A third important part of the scientific method is a level playing field. Unless anyone can participate in the process and register their scientific ideas and objections, it is not valid. This is why the actions of Phil Jones and the other un-indicted co-conspiriators in trying to prevent publication of opposing ideas is so despicable. It is also the reason why RealClimate, the home of the kings of censorship, is not a scientific site in my opinion. You want science, you have to listen to scientific objections and make room for opposing theories.
Unfortunately, far too much of climate science pays little attention to these kinds of scientific niceties. See the latest joke passed off as climate science (and peer reviewed) here … if someone thinks that is science just because climate scientists are doing it, I fear we are talking about very different things when we say “science”.
Anyhow, that’s my $0.02 …
I agree with you, though I have a more compact version
There is theory, it has to be self consistent and describe/predict data.

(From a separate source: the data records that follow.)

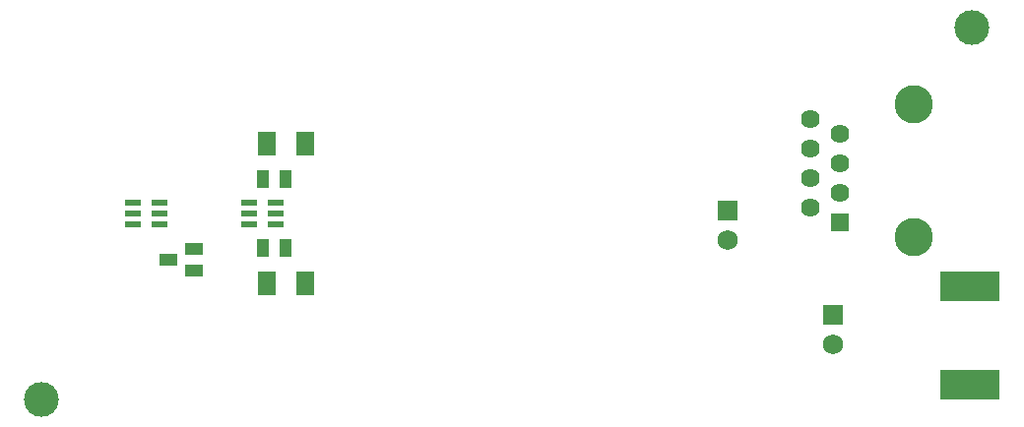
<source format=gbs>
G04 (created by PCBNEW (2013-mar-25)-stable) date Friday, August 07, 2015 11:50:23 AM*
%MOIN*%
G04 Gerber Fmt 3.4, Leading zero omitted, Abs format*
%FSLAX34Y34*%
G01*
G70*
G90*
G04 APERTURE LIST*
%ADD10C,0.006*%
%ADD11C,0.129921*%
%ADD12R,0.063937X0.063937*%
%ADD13C,0.063937*%
%ADD14R,0.0688976X0.0688976*%
%ADD15C,0.0688976*%
%ADD16R,0.038937X0.058937*%
%ADD17R,0.0629921X0.0826772*%
%ADD18R,0.203937X0.0990157*%
%ADD19R,0.053937X0.023937*%
%ADD20R,0.059037X0.043237*%
%ADD21C,0.11811*%
G04 APERTURE END LIST*
G54D10*
G54D11*
X84251Y-23478D03*
X84251Y-27978D03*
G54D12*
X81751Y-27478D03*
G54D13*
X80751Y-26978D03*
X81751Y-26478D03*
X80751Y-25978D03*
X81751Y-25478D03*
X80751Y-24978D03*
X81751Y-24478D03*
X80751Y-23978D03*
G54D14*
X81496Y-30602D03*
G54D15*
X81496Y-31602D03*
G54D14*
X77952Y-27059D03*
G54D15*
X77952Y-28059D03*
G54D16*
X62978Y-28346D03*
X62218Y-28346D03*
X62978Y-25984D03*
X62218Y-25984D03*
G54D17*
X62342Y-24803D03*
X63641Y-24803D03*
X63641Y-29527D03*
X62342Y-29527D03*
G54D18*
X86137Y-29624D03*
X86137Y-32974D03*
G54D19*
X62654Y-26795D03*
X62653Y-27165D03*
X62653Y-27535D03*
X61755Y-27535D03*
X61755Y-27165D03*
X61755Y-26795D03*
X58717Y-26795D03*
X58716Y-27165D03*
X58716Y-27535D03*
X57818Y-27535D03*
X57818Y-27165D03*
X57818Y-26795D03*
G54D20*
X59881Y-28366D03*
X59881Y-29114D03*
X59015Y-28740D03*
G54D21*
X54724Y-33464D03*
X86220Y-20866D03*
M02*

</source>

Data must be given with error bars.
Data trumps theory.
Data trumps theory.
Out of the above three, the CET’s data is the least certain one.
For the rest some time in the future, till then it is only hypothesis.
I have lived in a world which is unable recognize and appreciate the distinction between ‘subjective’ reality in general and ‘objective’ reality as being a specific subclass of ‘subjectivity’ which emphasizes ‘visualization’.
I exist in a solitude.
I have no credibility, nor anything to contribute.